Qui però arriva la riflessione: un cane può ammalarsi e necessita di cure. Abbandonarlo senza cure è reato, come è reato abbandonare una persona, senza le dovute cure. E in questo caso non c’è dubbio alcuno: chi ha abbandonato in fondo a una fossa un cane che stava già male in precedenza (ma stiamo procedendo per supposizioni, perché non abbiamo un’autopsia, e speriamo che ci sarà) è responsabile del reato ai sensi della legge n. 189 del luglio del 2004 “Disposizioni concernenti il divieto di maltrattamento degli animali”, sarebbe stata violazione all’articolo 544 bis del Codice penale, quindi uccisione di animale, se il cane fosse stato trovato morto, e fosse stato accertato che a cagionarne il decesso fosse stato qualcuno. Mettiamo però che il cane fosse affetto da una malattia: curarlo con farmaci veterinari, perché il medico degli animali non può prescrivere medicinali destinati agli umani – costa un botto. Un ricovero arriva a costare 40 euro al giorno, più di un bed & breakfast. Un intervento può arrivare a diverse migliaia di euro perché una sterilizzazione – che è l’operazione più comune e frequente – supera i 100 euro. Le Asl sono gratuite, ma funzionano solo per i randagi. Chiaro che i cani padronali, di cui c’è un boom per le mode “del cane al guinzaglio o in borsetta”, patiscono il disastro economico. Non sarà mai una giustificazione, sia ben chiaro. Ma gioca anche questo, nel far finire gli animali soppressi o, peggio, in fin di vita in una fossa. Le indagini, come si vede, per capirci qualcosa, sono d’obbligo. Ma una riflessione sui costi raggiunti dalle spese veterinarie per chi ha un animale, è altrettanto opportuna.

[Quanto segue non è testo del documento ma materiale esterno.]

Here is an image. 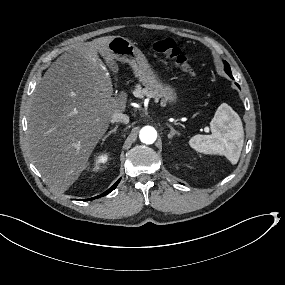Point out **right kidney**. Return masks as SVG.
I'll use <instances>...</instances> for the list:
<instances>
[{
    "instance_id": "obj_1",
    "label": "right kidney",
    "mask_w": 285,
    "mask_h": 285,
    "mask_svg": "<svg viewBox=\"0 0 285 285\" xmlns=\"http://www.w3.org/2000/svg\"><path fill=\"white\" fill-rule=\"evenodd\" d=\"M106 161H107V156L106 155H101L98 158H96V162L98 164L105 163Z\"/></svg>"
}]
</instances>
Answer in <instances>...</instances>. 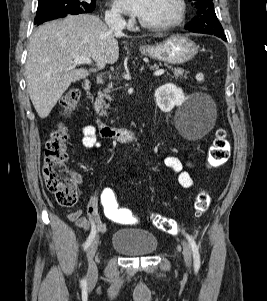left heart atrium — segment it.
<instances>
[{
	"label": "left heart atrium",
	"mask_w": 267,
	"mask_h": 301,
	"mask_svg": "<svg viewBox=\"0 0 267 301\" xmlns=\"http://www.w3.org/2000/svg\"><path fill=\"white\" fill-rule=\"evenodd\" d=\"M147 0H119L121 9L134 16H140L145 9Z\"/></svg>",
	"instance_id": "obj_1"
}]
</instances>
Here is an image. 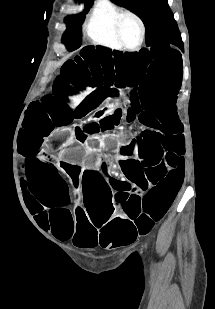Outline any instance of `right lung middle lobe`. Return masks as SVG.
Wrapping results in <instances>:
<instances>
[{
	"instance_id": "right-lung-middle-lobe-1",
	"label": "right lung middle lobe",
	"mask_w": 215,
	"mask_h": 309,
	"mask_svg": "<svg viewBox=\"0 0 215 309\" xmlns=\"http://www.w3.org/2000/svg\"><path fill=\"white\" fill-rule=\"evenodd\" d=\"M84 13L87 12L91 6L90 3H85ZM83 14H78L70 20V25L68 30L62 38V42L67 46L69 51H73L80 47L81 45V21Z\"/></svg>"
}]
</instances>
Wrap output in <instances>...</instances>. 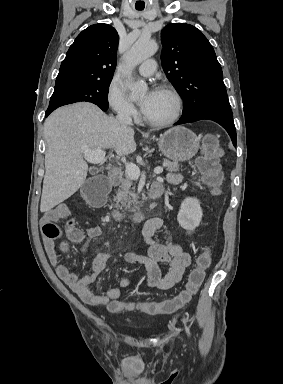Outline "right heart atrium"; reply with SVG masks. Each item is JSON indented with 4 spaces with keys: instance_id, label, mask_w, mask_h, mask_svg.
Listing matches in <instances>:
<instances>
[{
    "instance_id": "right-heart-atrium-1",
    "label": "right heart atrium",
    "mask_w": 283,
    "mask_h": 384,
    "mask_svg": "<svg viewBox=\"0 0 283 384\" xmlns=\"http://www.w3.org/2000/svg\"><path fill=\"white\" fill-rule=\"evenodd\" d=\"M107 101L110 108L122 119H133L137 115V110L130 102L123 87L115 80L110 81L107 87Z\"/></svg>"
}]
</instances>
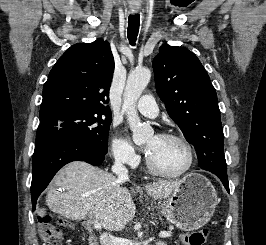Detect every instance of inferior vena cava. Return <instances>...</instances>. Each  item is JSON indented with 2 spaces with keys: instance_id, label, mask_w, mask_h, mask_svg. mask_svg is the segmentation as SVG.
Wrapping results in <instances>:
<instances>
[{
  "instance_id": "inferior-vena-cava-1",
  "label": "inferior vena cava",
  "mask_w": 266,
  "mask_h": 245,
  "mask_svg": "<svg viewBox=\"0 0 266 245\" xmlns=\"http://www.w3.org/2000/svg\"><path fill=\"white\" fill-rule=\"evenodd\" d=\"M112 173H115L118 181H128L129 175L126 167L123 165L122 159L116 157L114 165L111 167ZM115 239L108 233H102L100 235V245H114Z\"/></svg>"
}]
</instances>
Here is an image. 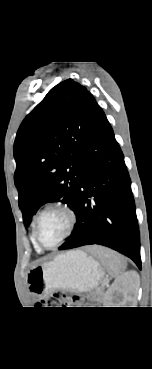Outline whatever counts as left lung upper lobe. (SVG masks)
I'll use <instances>...</instances> for the list:
<instances>
[{"instance_id": "5c2ea615", "label": "left lung upper lobe", "mask_w": 152, "mask_h": 369, "mask_svg": "<svg viewBox=\"0 0 152 369\" xmlns=\"http://www.w3.org/2000/svg\"><path fill=\"white\" fill-rule=\"evenodd\" d=\"M93 95L72 79L53 87L20 125L14 174L25 227L46 202L74 212L82 155L100 110Z\"/></svg>"}]
</instances>
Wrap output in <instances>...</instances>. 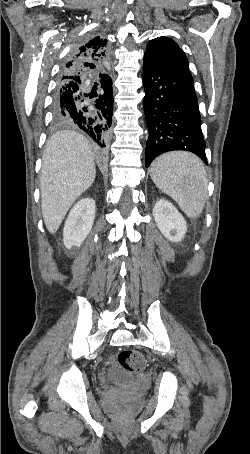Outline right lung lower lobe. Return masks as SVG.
Masks as SVG:
<instances>
[{"label": "right lung lower lobe", "mask_w": 250, "mask_h": 454, "mask_svg": "<svg viewBox=\"0 0 250 454\" xmlns=\"http://www.w3.org/2000/svg\"><path fill=\"white\" fill-rule=\"evenodd\" d=\"M73 51L72 55L75 53ZM71 55V56H72ZM103 92L83 93V81L58 86L54 97L53 115L60 125L75 126L86 132L100 147H105L111 131L113 115L112 79L99 75Z\"/></svg>", "instance_id": "right-lung-lower-lobe-1"}]
</instances>
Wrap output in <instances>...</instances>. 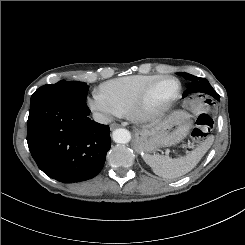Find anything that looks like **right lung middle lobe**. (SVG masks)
<instances>
[{
    "mask_svg": "<svg viewBox=\"0 0 245 245\" xmlns=\"http://www.w3.org/2000/svg\"><path fill=\"white\" fill-rule=\"evenodd\" d=\"M87 83L61 80L56 84L44 85L31 96L30 106L49 98H60L71 102H85L89 90Z\"/></svg>",
    "mask_w": 245,
    "mask_h": 245,
    "instance_id": "dd1d6c3e",
    "label": "right lung middle lobe"
}]
</instances>
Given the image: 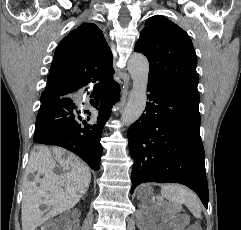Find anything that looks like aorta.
I'll return each instance as SVG.
<instances>
[{
  "mask_svg": "<svg viewBox=\"0 0 241 230\" xmlns=\"http://www.w3.org/2000/svg\"><path fill=\"white\" fill-rule=\"evenodd\" d=\"M128 72L132 78L133 87L121 117L125 125L137 121L146 106L149 74L147 58L142 54H133L128 61Z\"/></svg>",
  "mask_w": 241,
  "mask_h": 230,
  "instance_id": "1",
  "label": "aorta"
}]
</instances>
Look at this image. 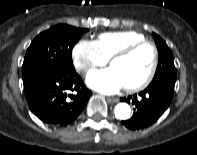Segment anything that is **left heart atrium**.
<instances>
[{"label": "left heart atrium", "instance_id": "1", "mask_svg": "<svg viewBox=\"0 0 197 155\" xmlns=\"http://www.w3.org/2000/svg\"><path fill=\"white\" fill-rule=\"evenodd\" d=\"M86 82L91 88L105 94L115 93L124 87L122 78L113 67L91 72Z\"/></svg>", "mask_w": 197, "mask_h": 155}]
</instances>
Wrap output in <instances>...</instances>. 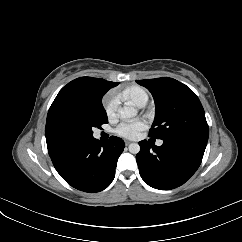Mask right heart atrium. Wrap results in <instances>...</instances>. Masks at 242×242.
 <instances>
[{
	"instance_id": "d8ad5b80",
	"label": "right heart atrium",
	"mask_w": 242,
	"mask_h": 242,
	"mask_svg": "<svg viewBox=\"0 0 242 242\" xmlns=\"http://www.w3.org/2000/svg\"><path fill=\"white\" fill-rule=\"evenodd\" d=\"M118 98L116 95L110 93L104 99V110L108 118H114L118 110Z\"/></svg>"
}]
</instances>
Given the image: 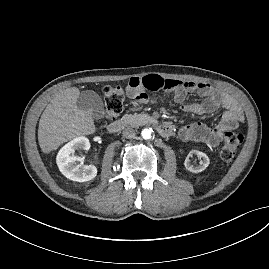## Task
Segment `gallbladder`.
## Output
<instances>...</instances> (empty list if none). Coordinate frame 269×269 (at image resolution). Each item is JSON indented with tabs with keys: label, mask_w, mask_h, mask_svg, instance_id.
Returning a JSON list of instances; mask_svg holds the SVG:
<instances>
[{
	"label": "gallbladder",
	"mask_w": 269,
	"mask_h": 269,
	"mask_svg": "<svg viewBox=\"0 0 269 269\" xmlns=\"http://www.w3.org/2000/svg\"><path fill=\"white\" fill-rule=\"evenodd\" d=\"M79 109L89 112L94 119H102L105 109L101 97L92 90L82 91L77 99Z\"/></svg>",
	"instance_id": "bac80fb5"
}]
</instances>
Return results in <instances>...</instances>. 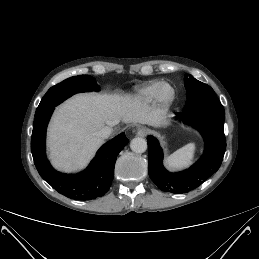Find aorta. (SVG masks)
I'll return each mask as SVG.
<instances>
[{
    "label": "aorta",
    "instance_id": "aorta-1",
    "mask_svg": "<svg viewBox=\"0 0 259 259\" xmlns=\"http://www.w3.org/2000/svg\"><path fill=\"white\" fill-rule=\"evenodd\" d=\"M130 148L135 153H144L147 150V141L144 138L136 137L131 140Z\"/></svg>",
    "mask_w": 259,
    "mask_h": 259
}]
</instances>
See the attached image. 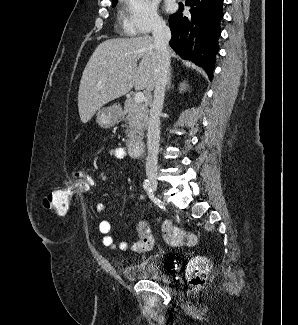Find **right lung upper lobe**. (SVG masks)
<instances>
[{
  "label": "right lung upper lobe",
  "mask_w": 298,
  "mask_h": 325,
  "mask_svg": "<svg viewBox=\"0 0 298 325\" xmlns=\"http://www.w3.org/2000/svg\"><path fill=\"white\" fill-rule=\"evenodd\" d=\"M112 1H113V3H114V2H117V0H112Z\"/></svg>",
  "instance_id": "right-lung-upper-lobe-1"
}]
</instances>
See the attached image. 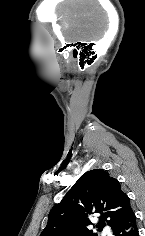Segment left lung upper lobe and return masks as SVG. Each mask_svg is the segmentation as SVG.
Segmentation results:
<instances>
[{
  "label": "left lung upper lobe",
  "mask_w": 145,
  "mask_h": 236,
  "mask_svg": "<svg viewBox=\"0 0 145 236\" xmlns=\"http://www.w3.org/2000/svg\"><path fill=\"white\" fill-rule=\"evenodd\" d=\"M132 211L130 199L119 181L102 169L84 173L48 216L40 236H98L88 229V216L99 215L98 231L105 222L113 229Z\"/></svg>",
  "instance_id": "1"
}]
</instances>
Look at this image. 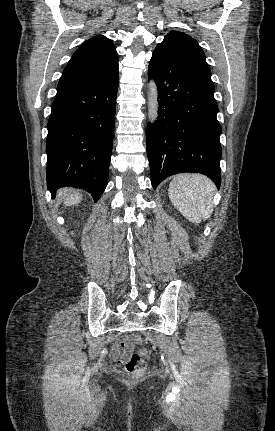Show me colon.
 I'll return each instance as SVG.
<instances>
[{"mask_svg":"<svg viewBox=\"0 0 275 431\" xmlns=\"http://www.w3.org/2000/svg\"><path fill=\"white\" fill-rule=\"evenodd\" d=\"M142 343V338L139 335H134L133 337L125 338L126 345H140ZM148 357L147 350H140L139 352L133 353L130 358L125 362V369L132 375H140L146 364V358Z\"/></svg>","mask_w":275,"mask_h":431,"instance_id":"obj_1","label":"colon"}]
</instances>
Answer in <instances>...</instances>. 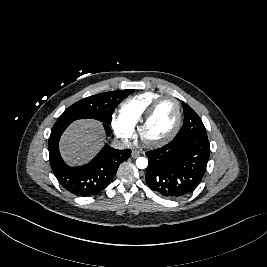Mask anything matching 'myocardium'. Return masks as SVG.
<instances>
[{"label": "myocardium", "mask_w": 267, "mask_h": 267, "mask_svg": "<svg viewBox=\"0 0 267 267\" xmlns=\"http://www.w3.org/2000/svg\"><path fill=\"white\" fill-rule=\"evenodd\" d=\"M170 99L172 101H174V103L176 104L177 107V120L176 123L173 127V129L171 130V132L169 134H167L165 137L157 139V140H147L144 138L143 136V131L144 128L146 126V124L148 123V121L150 120V118L152 117L153 113L155 112L157 106L164 100ZM181 123H182V106L180 101L172 96V95H161L160 97L156 98L155 100H153L150 105L147 107V109L145 110V112L143 113L142 117L140 118L138 124H137V134L138 137L140 138V140L148 145V146H161L164 145L166 143H168L169 141H171L178 133L180 127H181Z\"/></svg>", "instance_id": "myocardium-1"}]
</instances>
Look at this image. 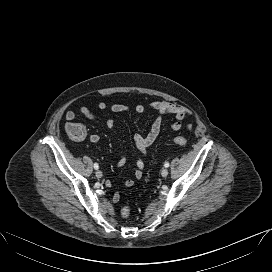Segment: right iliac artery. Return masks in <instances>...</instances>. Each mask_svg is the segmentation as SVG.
Here are the masks:
<instances>
[{"label":"right iliac artery","mask_w":272,"mask_h":272,"mask_svg":"<svg viewBox=\"0 0 272 272\" xmlns=\"http://www.w3.org/2000/svg\"><path fill=\"white\" fill-rule=\"evenodd\" d=\"M94 168L97 170L99 168V165L97 163H95Z\"/></svg>","instance_id":"right-iliac-artery-1"}]
</instances>
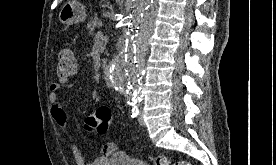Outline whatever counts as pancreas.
<instances>
[{
	"instance_id": "1",
	"label": "pancreas",
	"mask_w": 276,
	"mask_h": 165,
	"mask_svg": "<svg viewBox=\"0 0 276 165\" xmlns=\"http://www.w3.org/2000/svg\"><path fill=\"white\" fill-rule=\"evenodd\" d=\"M103 25V22L100 18L95 16L87 23V29L89 30L90 34H93L95 29H100Z\"/></svg>"
}]
</instances>
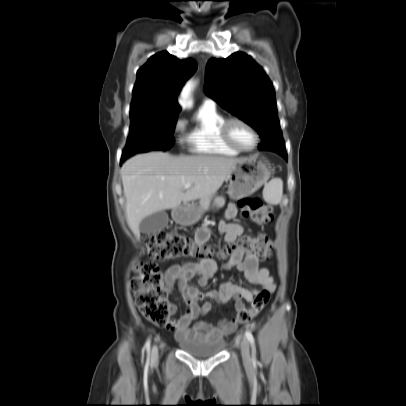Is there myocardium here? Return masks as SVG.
Here are the masks:
<instances>
[{
	"label": "myocardium",
	"instance_id": "myocardium-1",
	"mask_svg": "<svg viewBox=\"0 0 406 406\" xmlns=\"http://www.w3.org/2000/svg\"><path fill=\"white\" fill-rule=\"evenodd\" d=\"M233 123H240V124L246 126L253 133V135L255 137V142L251 148L240 147L239 145H237L234 142V140L232 139V137L230 135V127ZM220 133H221V138L225 142V144H227L229 147H231L239 152L253 151L258 146L259 140H260L259 134H258L257 130L254 128V126L252 124H250L248 121H246L240 117L226 118L221 125Z\"/></svg>",
	"mask_w": 406,
	"mask_h": 406
}]
</instances>
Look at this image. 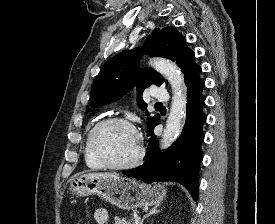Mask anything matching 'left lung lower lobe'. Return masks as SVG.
I'll list each match as a JSON object with an SVG mask.
<instances>
[{"mask_svg":"<svg viewBox=\"0 0 275 224\" xmlns=\"http://www.w3.org/2000/svg\"><path fill=\"white\" fill-rule=\"evenodd\" d=\"M201 70L199 68L185 81L187 86L186 122L178 140L161 153L157 136L154 134L155 126L160 122L158 120L147 130L150 140L144 164L124 172L126 176L145 183L179 182L188 189L195 201L199 192L198 172L203 159L201 144L204 140V132L202 126L206 122V115L202 110L205 97L201 92L204 87V81L199 77Z\"/></svg>","mask_w":275,"mask_h":224,"instance_id":"0a47b994","label":"left lung lower lobe"}]
</instances>
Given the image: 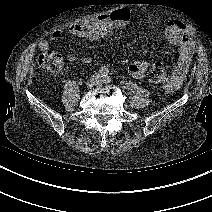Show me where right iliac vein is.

Diverso è il caso dei cuccioli ritrovati in diverse occasioni alle Sette Scogliere di Rovigliano, a Torre Annunziata. Quella zona ha una consuetudine con gli orrori a danno degli animali. Quasi 40 anni fa il figlio di un boss locale si divertiva a tagliare la testa a cani e gatti esponendole poi sulle picche, come le popolazioni non evolute, nelle campagne tra Pompei e Torre Annunziata. I profiler direbbero: “Ha un imitatore”, tanti anni dopo. O forse è il sadismo che accomuna i responsabili di questi gesti. I primi due cani trovati senza testa, sono stati seppelliti e nessun esame autoptico è stato richiesto. Al terzo ritrovamento i volontarin animalisti si sono decisi. Anche un minimo indizio può essere decisivo per trovare i responsabili. La Procura di Napoli Nord, con il suo capo Franco Greco, sta agendo contro chi abusa dei diritti degli animali. Ma il Codice penale è unico per tutte le Procure. Gli altri di sicuro faranno altrettanto. Non come accadde per la mattanza di cani con l’accetta a Pimonte, ai piedi del Faito, reati gravi non solo per chi ama gli animali, che purtroppo sono rimasti impuniti.